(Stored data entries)
== Segment start ==

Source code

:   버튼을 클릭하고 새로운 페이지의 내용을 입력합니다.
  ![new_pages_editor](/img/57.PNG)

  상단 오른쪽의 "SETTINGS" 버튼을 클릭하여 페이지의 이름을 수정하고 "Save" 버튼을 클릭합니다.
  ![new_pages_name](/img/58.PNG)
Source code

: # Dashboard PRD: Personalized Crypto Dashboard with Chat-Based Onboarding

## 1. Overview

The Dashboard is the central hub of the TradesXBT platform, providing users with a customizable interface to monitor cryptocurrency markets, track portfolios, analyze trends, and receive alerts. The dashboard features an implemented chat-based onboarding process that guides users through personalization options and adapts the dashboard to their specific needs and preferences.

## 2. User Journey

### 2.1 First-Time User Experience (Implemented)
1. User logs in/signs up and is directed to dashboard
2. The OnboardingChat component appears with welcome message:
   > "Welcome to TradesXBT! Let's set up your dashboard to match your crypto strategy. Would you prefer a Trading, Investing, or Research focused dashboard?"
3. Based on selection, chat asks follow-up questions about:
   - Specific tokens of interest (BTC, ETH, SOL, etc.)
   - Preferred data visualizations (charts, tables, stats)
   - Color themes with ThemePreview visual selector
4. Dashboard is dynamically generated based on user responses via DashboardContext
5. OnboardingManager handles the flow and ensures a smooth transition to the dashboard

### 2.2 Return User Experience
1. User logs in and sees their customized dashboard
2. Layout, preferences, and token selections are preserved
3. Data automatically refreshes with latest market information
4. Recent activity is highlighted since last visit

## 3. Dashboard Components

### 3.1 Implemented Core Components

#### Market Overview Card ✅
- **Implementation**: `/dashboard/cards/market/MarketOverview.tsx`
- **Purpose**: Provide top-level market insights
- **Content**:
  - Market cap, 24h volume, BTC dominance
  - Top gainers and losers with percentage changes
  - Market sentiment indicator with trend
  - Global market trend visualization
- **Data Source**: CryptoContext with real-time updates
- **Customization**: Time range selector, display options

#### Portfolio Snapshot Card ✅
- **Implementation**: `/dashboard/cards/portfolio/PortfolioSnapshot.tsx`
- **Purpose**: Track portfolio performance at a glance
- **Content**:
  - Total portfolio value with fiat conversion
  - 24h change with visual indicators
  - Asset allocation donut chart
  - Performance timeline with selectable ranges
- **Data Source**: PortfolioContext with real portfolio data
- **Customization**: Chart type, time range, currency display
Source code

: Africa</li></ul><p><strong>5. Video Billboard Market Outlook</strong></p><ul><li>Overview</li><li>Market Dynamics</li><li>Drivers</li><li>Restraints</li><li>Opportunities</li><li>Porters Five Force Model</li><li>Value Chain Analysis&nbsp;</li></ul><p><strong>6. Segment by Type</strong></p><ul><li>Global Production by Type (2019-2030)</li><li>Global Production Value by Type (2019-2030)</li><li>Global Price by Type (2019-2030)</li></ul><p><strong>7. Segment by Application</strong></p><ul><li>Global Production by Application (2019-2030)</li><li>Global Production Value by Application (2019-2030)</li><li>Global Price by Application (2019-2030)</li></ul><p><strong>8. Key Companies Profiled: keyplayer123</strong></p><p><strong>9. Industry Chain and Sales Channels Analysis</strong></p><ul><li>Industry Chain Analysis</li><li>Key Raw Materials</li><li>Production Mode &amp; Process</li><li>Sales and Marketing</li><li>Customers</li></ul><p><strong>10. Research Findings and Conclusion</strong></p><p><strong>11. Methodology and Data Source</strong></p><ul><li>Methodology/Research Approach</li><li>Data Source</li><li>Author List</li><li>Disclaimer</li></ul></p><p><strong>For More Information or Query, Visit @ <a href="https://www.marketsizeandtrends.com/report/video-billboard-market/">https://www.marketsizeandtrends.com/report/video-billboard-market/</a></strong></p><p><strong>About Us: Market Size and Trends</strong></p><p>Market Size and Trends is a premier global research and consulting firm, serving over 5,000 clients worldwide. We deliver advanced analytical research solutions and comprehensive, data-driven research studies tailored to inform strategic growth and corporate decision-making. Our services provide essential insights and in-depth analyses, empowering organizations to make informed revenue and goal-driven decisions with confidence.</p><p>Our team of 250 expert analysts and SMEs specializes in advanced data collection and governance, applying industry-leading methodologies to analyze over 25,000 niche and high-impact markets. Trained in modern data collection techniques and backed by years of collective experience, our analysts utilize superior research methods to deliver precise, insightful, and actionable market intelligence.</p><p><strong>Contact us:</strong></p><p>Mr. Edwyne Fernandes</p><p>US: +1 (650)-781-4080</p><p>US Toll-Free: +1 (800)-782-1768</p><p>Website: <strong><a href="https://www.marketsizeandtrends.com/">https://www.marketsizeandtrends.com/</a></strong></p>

== Segment end ==

Throughout the data above, report every line that contains the string "cards".

- **Implementation**: `/dashboard/cards/market/MarketOverview.tsx`
- **Implementation**: `/dashboard/cards/portfolio/PortfolioSnapshot.tsx`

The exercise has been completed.